As the question of a booster shot continues to gain momentum in the US and the UK, there have been concerns on whether it is wise to give third shots to people when other populations globally have not even had the opportunity to receive their first shot. Although the “booster” shot is currently in use for the elderly and anyone else that may be at a higher risk of facing COVID-19 related complications, the plea is to get more than half of the global population vaccinated before administering vaccine boosters. 

In an opinion article for the New York Times, Dr. Moeti argues against the use of booster shots for healthy people, and understandably so. There are places all over the world where droves of people, still unable to get vaccinated, are losing their lives to the virus. More often than not, these places are low-income areas, where there’s even a shortage of the primary resources necessary for COVID-19 patients, such as ventilators and hospital beds.

The fact is, the majority of the first-world countries do not need to be giving boosters to healthy people. To control a global pandemic we must prioritize getting everyone the first shot. If we don’t, the need for boosters and masks will continue to be a quick fix and not a lasting, effective change. Added to this is the fact that rich countries have been hoarding vaccines since they became available, and given that there is a large population of people that are anti the vaccine, at this point, countries like the US are wasting supplies at the expense of people’s lives. 

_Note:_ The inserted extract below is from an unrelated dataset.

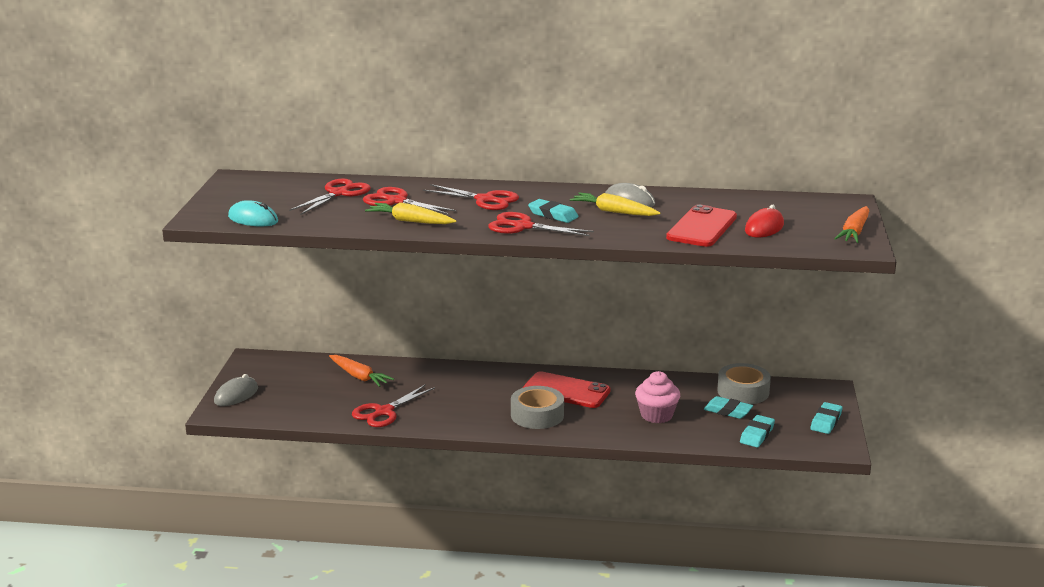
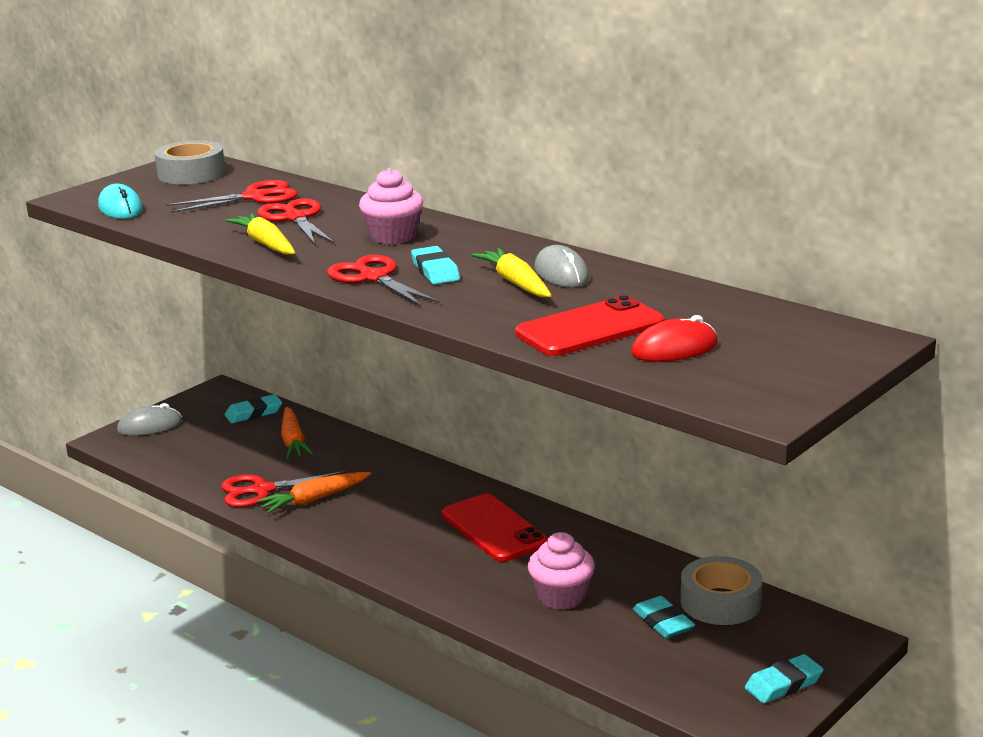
camera: 35 degrees right, 0 degrees up
(485, 200) = (393, 236): red scissors -> pink cupcake
(537, 415) = (418, 548): grey tape -> grey tape (191, 173)
(757, 434) = (658, 668): turquoise eraser -> turquoise eraser (253, 413)
(854, 232) = (797, 386): orange carrot -> orange carrot (314, 499)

Boosters shouldn’t be made available to healthy people, especially considering that some people are blatantly refusing even to have their first shots. Furthermore, the article states that the World Health Organization has not yet proven the effectiveness of the booster shot, so there is the possibility that the effort of making it available is in vain. 

Most first-world countries can get access to the vaccine at any given time, even though it may be a lengthy process. Considering the extent to which that vaccines are not accessible in the majority of other countries, a simple donation to these countries would not hurt anyone, especially since the rich countries aren’t experiencing a shortage to begin with.

Even if each country is responsible for their own people, in times like these there is a particular responsibility that first world, wealthy nations have towards less economically developed nations. This is compounded by the fact that most of these countries would not even be the way they are right now if said rich countries hadn’t exploited them. 

The rollout of the COVID-19 vaccine needs to become more equitable for everyone. We must stop weighing the price of human lives by what country they reside in.